High resolution optical in vivo imaging of tumor cell motility, chemotaxis, invasion and metastasis in breast tumors
John Condeelis, PhD
The recent convergence of technologies for expression profiling and multi-photon based intravital imaging has revealed the behavior of individual tumor cells in mammary tumors in vivo, and the identities of the genes involved in the survival, adjuvant-resistance and chemotaxis of invasive cancer cells in vivo. These genes fall into well defined pathways and are coordinately regulated in invasive tumor cells. This pattern is called the Invasion Signature. The Invasion Signature indicates that invasive cancer cells are a population that is neither proliferating nor apoptotic but highly chemotactic to macrophage-secreted EGF. Of particular relevance to the migratory behavior of invasive cancer cells is the finding that the genes coding for pathways leading to chemotaxis and invadopod formation are up-regulated. Several pathways of the Invasion Signature are particularly relevant to the contribution of the tumor microenvironment to metastasis because 1) they describe the molecular basis of chemotaxis to blood vessels as it is involved in the escape of cancer cells from primary mammary tumors, and 2) these pathways contain makers that can be used to define the microenvironment of metastasis including the stromal cells that support tumor cell invasion and intravasation. Key genes in the Invasion Signature have been studied for their ability to alter metastatic outcome and these results confirm the importance of the Invasion Signature in predicting metastasis. The Invasion Signature predicts that invasive tumor cells, upon escaping the primary tumor, are non-dividing and resistant to chemotherapy, predictions that have been confirmed in animal models using high resolution optical intravital imaging. The Invasion Signature provides several new target opportunities both as biomarkers for predicting prognosis and as therapeutic targets.
Reference:
Wang, Goswami, Sahai, Wyckoff, Segall, Condeelis (2005) Tumor Cells caught in the act of invading: How they revealed their strategy for enhanced cell motility. Trends Cell Biol. 15:138-145.

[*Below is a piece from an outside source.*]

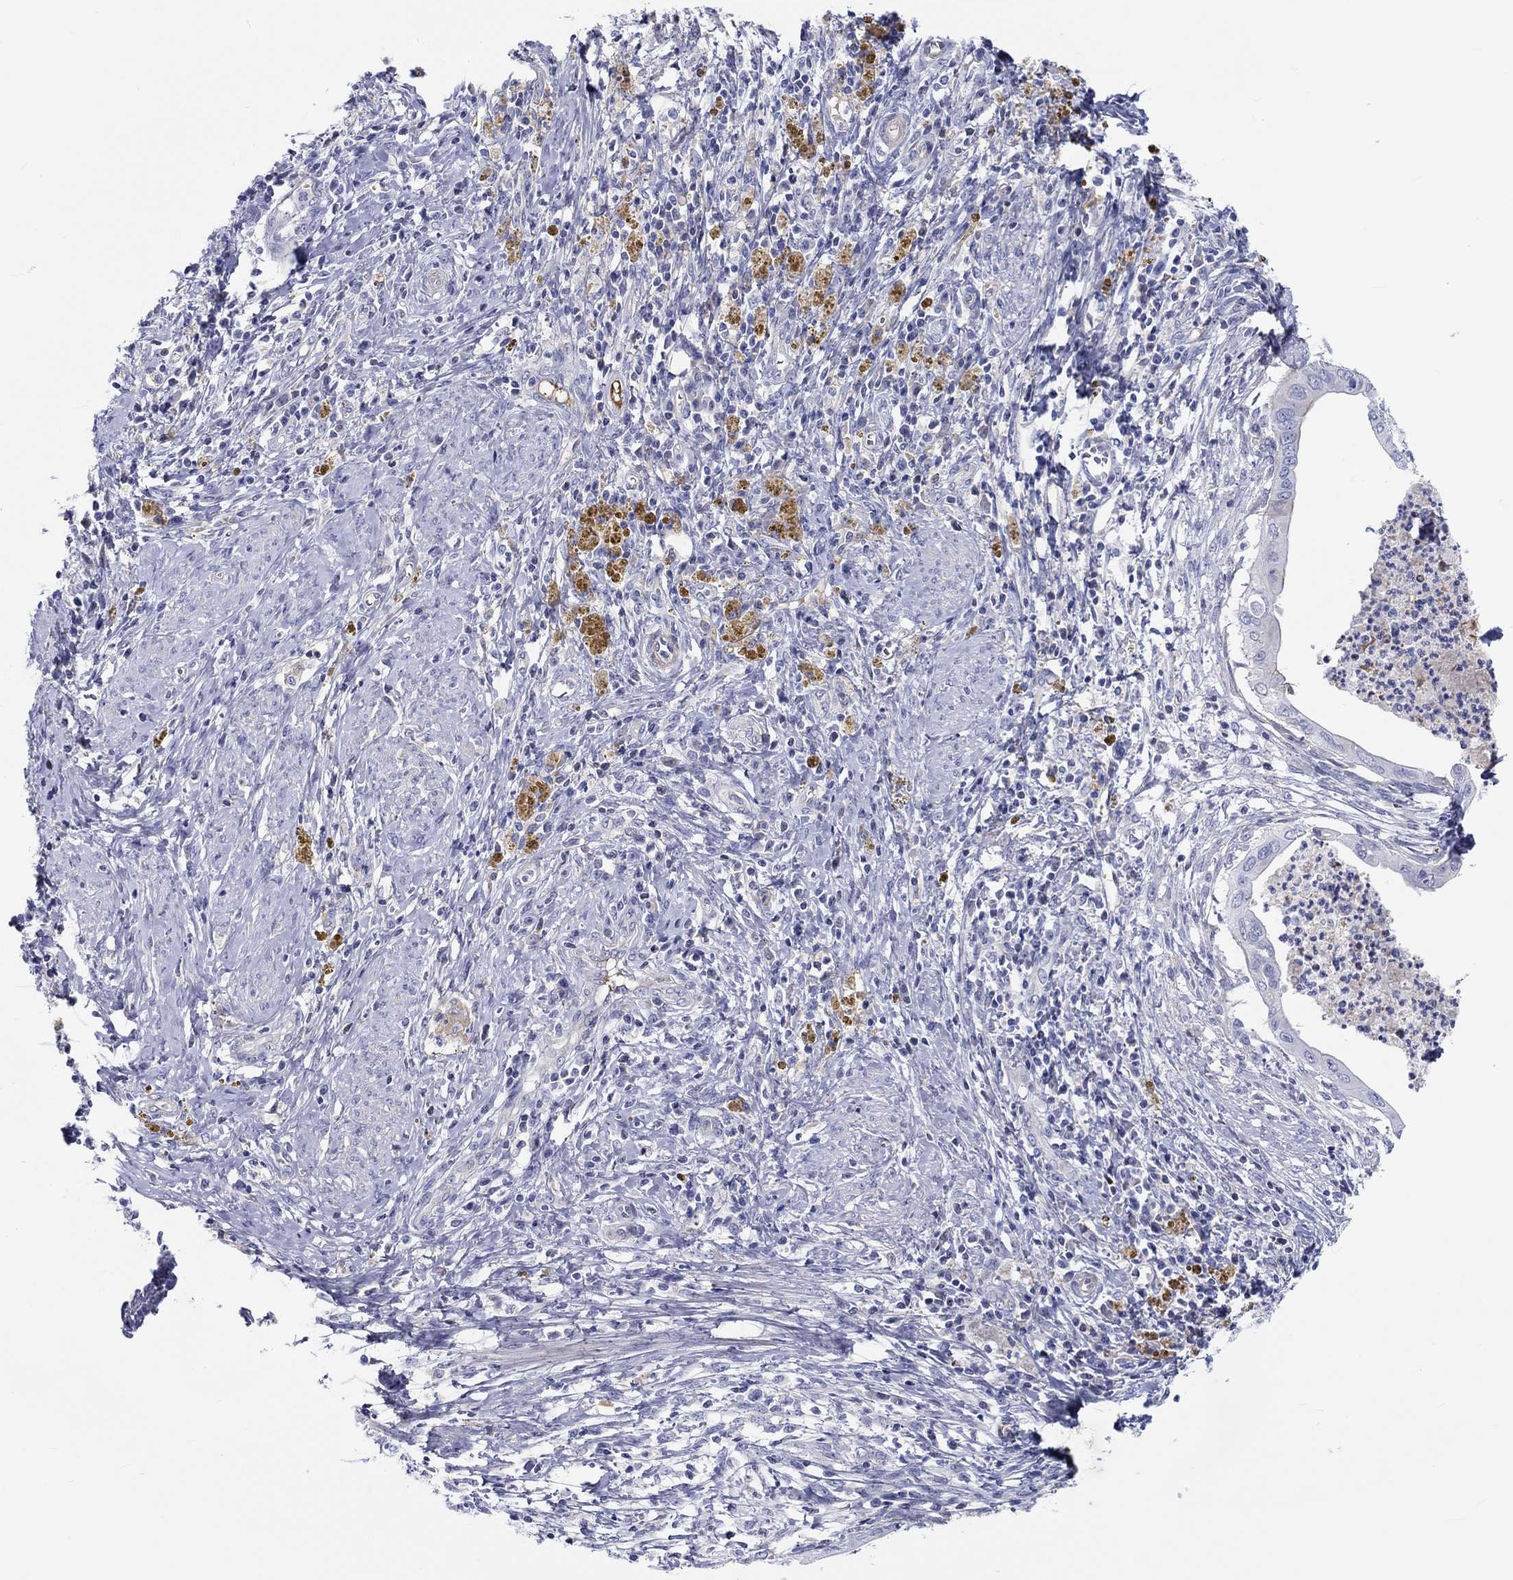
{"staining": {"intensity": "negative", "quantity": "none", "location": "none"}, "tissue": "cervical cancer", "cell_type": "Tumor cells", "image_type": "cancer", "snomed": [{"axis": "morphology", "description": "Adenocarcinoma, NOS"}, {"axis": "topography", "description": "Cervix"}], "caption": "Immunohistochemistry (IHC) micrograph of neoplastic tissue: human cervical cancer stained with DAB shows no significant protein expression in tumor cells.", "gene": "CDY2B", "patient": {"sex": "female", "age": 42}}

Condeelis, Singer and Segall (2005) The great escape: When cancer cells hijack the genes for chemotaxis and motility. Annual Rev. Cell and Developmental Biology. 21:695-718.
Condeelis and Pollard (2006) Macrophages: obligate partners for tumor cell migration, invasion and metastasis. Cell 124:263-266.
Wyckoff , Wang, Lin, Li, Goswami, Stanley, Segall, Pollard, and Condeelis (2007) Direct visualization of macrophage mediated tumor cell intravasation in mammary tumors. Cancer Research. 67:2649-56.
Wang, Eddy, and Condeelis (2007) The cofilin pathway in mammary tumor invasion and metastasis. Nature Reviews Cancer 7:429-440.